How will the project be delivered?

This project will be delivered in two phases:

1. Analysis of deaths from mild frailty in Pathfields Medical group to determine the main causes of death. This will be written up and published as no one knows the causes of death in this group.

2. The next phase will be largely determined by the outcomes of the first phase. Depending on the disease, upstream interventions will take place to see if it possible to reduce these adverse health outcomes. For example if stroke is the leading cause of death, patients with mild frailty could be screened for atrial fibrillation and be brought in for blood pressure monitoring.

The team will involve colleagues in the Q community and the Centre for Better Ageging to ensure analysis is robust.

How is your project going to share learning?

This data has never before been discovered but has potentially massive ramification on how frailty is managed in the community. We would hope to publish this data and share it in international conferences such as the British Geriatrics Society Autumn meeting.

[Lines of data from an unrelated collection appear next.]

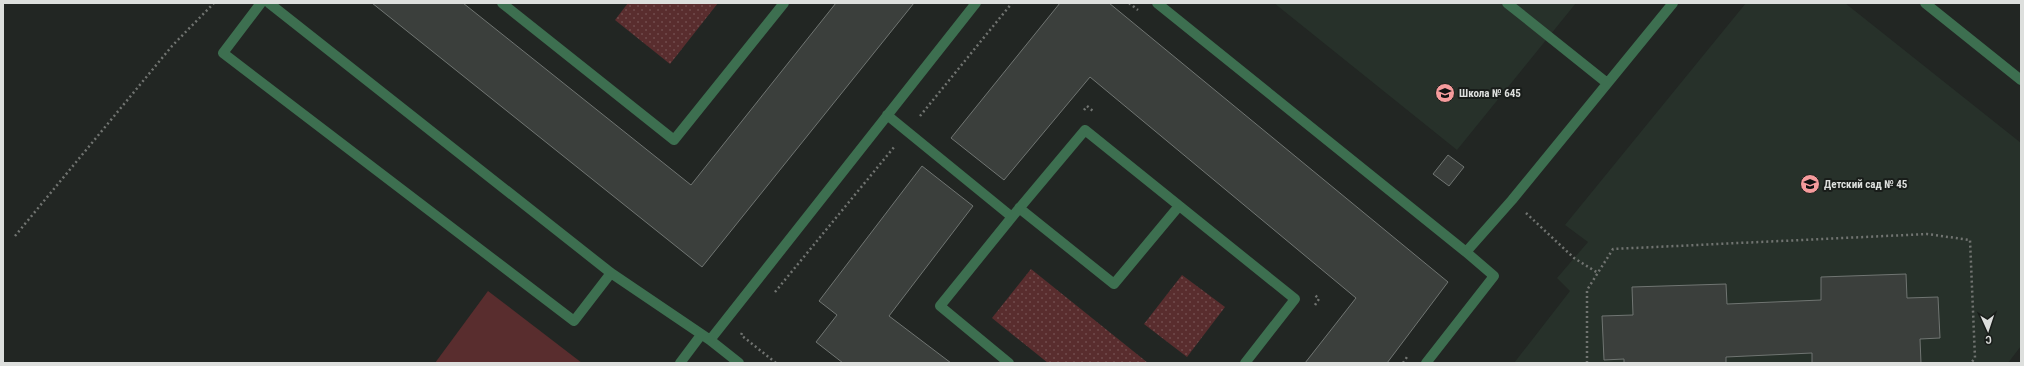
<svg xmlns="http://www.w3.org/2000/svg" width="2024" height="366" viewBox="0 0 2024 366" font-family="'Roboto Condensed',sans-serif">
<defs>
<pattern id="park-dots" width="8" height="8" patternUnits="userSpaceOnUse"><rect width="8" height="8" fill="#592d2e"/><path d="M2 2h.1M6 6h.1" fill="none" stroke="#704b4c" stroke-width="1.8" stroke-linecap="round"/></pattern>
</defs>
<rect width="100%" height="100%" fill="#222623"/>
<path fill="#27312a" d="M1274 3H1576L1457 150Z
M1746 3H1845L2021 143V346L2008 363H1514L1570 291 1557 278 1588 242 1565 225Z"/>
<path fill="#592d2e" d="M488 291 582 363H435Z"/>
<path fill="url(#park-dots)" d="M628 3H718L670 64 615 20Z
M1031 269 1148 363H1048L992 318Z
M1182 275 1225 307 1187 357 1144 324Z"/>
<path fill="#3b3f3c" stroke="#707572" d="M372 3H463L691 185 836 3H914L702 267Z
M1060 3H1109L1448 282 1387 363H1305L1356 298 1090 77 1004 180 951 138Z
M1448 155 1464 167 1449 186 1433 174Z
M922 166 973 206 889 316 951 363H843L816 342 837 315 819 301Z
M1906 274 1907 298 1938 297 1940 338 1920 339 1921 363H1812V353L1726 357V363H1624V359L1604 360 1602 316 1633 315 1632 287 1726 284 1727 304 1821 300V277Z"/>
<g fill="none" stroke-linecap="round" stroke-linejoin="round">
<path stroke="#717471" stroke-width="2.5" stroke-dasharray="2 3" stroke-linecap="butt" d="M1129 3 1138 10
M1084 110 1087 106 1093 111
M920 116 1012 3
M1526 213 1574 258 1598 273
M15 236 172 46 214 3
M775 292 895 146
M1315 305 1319 299 1315 295
M742 333 741 335 776 363
M1403 363 1407 357
M1587 363V290L1613 249 1927 234 1970 240 1975 358 1971 363"/>
<path stroke="#3d6f50" stroke-width="10" d="M261 3 223 53 574 321 611 273
M269 3 611 273 710 340 739 363
M502 3 674 140 784 3
M1157 3 1466 252 1512 200 1673 3
M1507 3 1607 83
M1925 3 2021 80
M887 115 1012 217 1085 130 1295 299 1245 363
M1019 208 1114 284 1179 206
M710 340 976 3
M680 363 701 335
M1009 363 940 306 1012 217
M1426 363 1494 276 1466 252"/>
</g>
<defs>
<g id="school-disc" transform="scale(1)"><circle r="9.5" fill="#f59b9c" stroke="#191d1a"/><path d="M0-5L7-2L0 1L-7-2ZM-4 1L0 2.5L4 1V4Q0 6-4 4Z" fill="#111"/></g>
</defs>
<g fill-rule="evenodd">
<use href="#school-disc" x="1445" y="93"/>
<use href="#school-disc" x="1810" y="184"/>
</g>
<g text-anchor="middle" stroke-width="4" stroke-linejoin="round" paint-order="stroke">
<g font-size="11" font-weight="bold" fill="#dddfdd" stroke="#191d1a" text-anchor="start">
<text x="1459" y="97">Школа № 645</text>
<text x="1824" y="188">Детский сад № 45</text>
</g>
</g>
<rect width="2024" height="366" fill="none" stroke="#dddfdd" stroke-width="8"/>
<g transform="translate(1988 330) rotate(177)" stroke="#191d1a" stroke-width="3" paint-order="stroke">
<path d="M0-3L7 15L0 10L-7 15Z" fill="#dddfdd"/>
<text y="-6" font-size="11" font-weight="bold" text-anchor="middle" fill="#dddfdd">С</text>
</g>
</svg>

We would also hope to publish it in a leading journal and use organisations such as the South West Academic Health Science Network to support with webinars and dissemination.

How you can contribute

  • 1. Support with design of the project and analysis in phase 1
  • 2. In phase 2: appraising options for upstream intervention and analysis of health outcomes.
  • It is difficult to say what sort of help we require as no one has ever done this work before. However, frailty is the one condition that accounts for the majority of NHS non-elective spend and if intervention upstream can prevent mortality or progression, this will be a massive win for the NHS

Plan timeline

1 Mar 2021 Assuming we are a winner, start analysing mortality data
7 Aug 2021 Write up and publish mortality data
7 Sep 2021 Phase 2 - Plan services for upstream intervention
7 Jan 2022 Initiate services for upstream intervention
7 Sep 2022 Complete 9 months of service
12 Jan 2023 Complete write up and publication and onward dissemation of phase 2

Comments

  1. Frailty is such a key area of work and impacts on multiple specialities. It will be really interesting to see the data and understand if it has uses in other areas such as Community Hospitals where Frailty Units seem to be evolving currently.

  2. Hi David. Good to see your bid to support further understanding of frailty - such a huge area of interest across health and social care.

    My colleague, Pete Dudgeon, and I are working with the Health Foundation to support conversations and collaboration among Q members during this Q Exchange round. We were successful as Q Exchange bidders last year, with Improving Improvement, so we're hoping that our experience will help others' ideas to develop and take shape.

    Couple of questions on your proposal:

    - any ideas yet who will be your Q exchange "team"? - it would be great to see input from different partners as well as some patient involvement

    - do you already have thoughts about interventions you might apply? if so are they being tried elsewhere already - this might help with linking you up to other Q members

    - and do you have any wider thoughts about sharing the learning with the Q community and others in a more informal way, outside of publication?

    Good luck with your bid. We'll look out for any connections that might be helpful to you.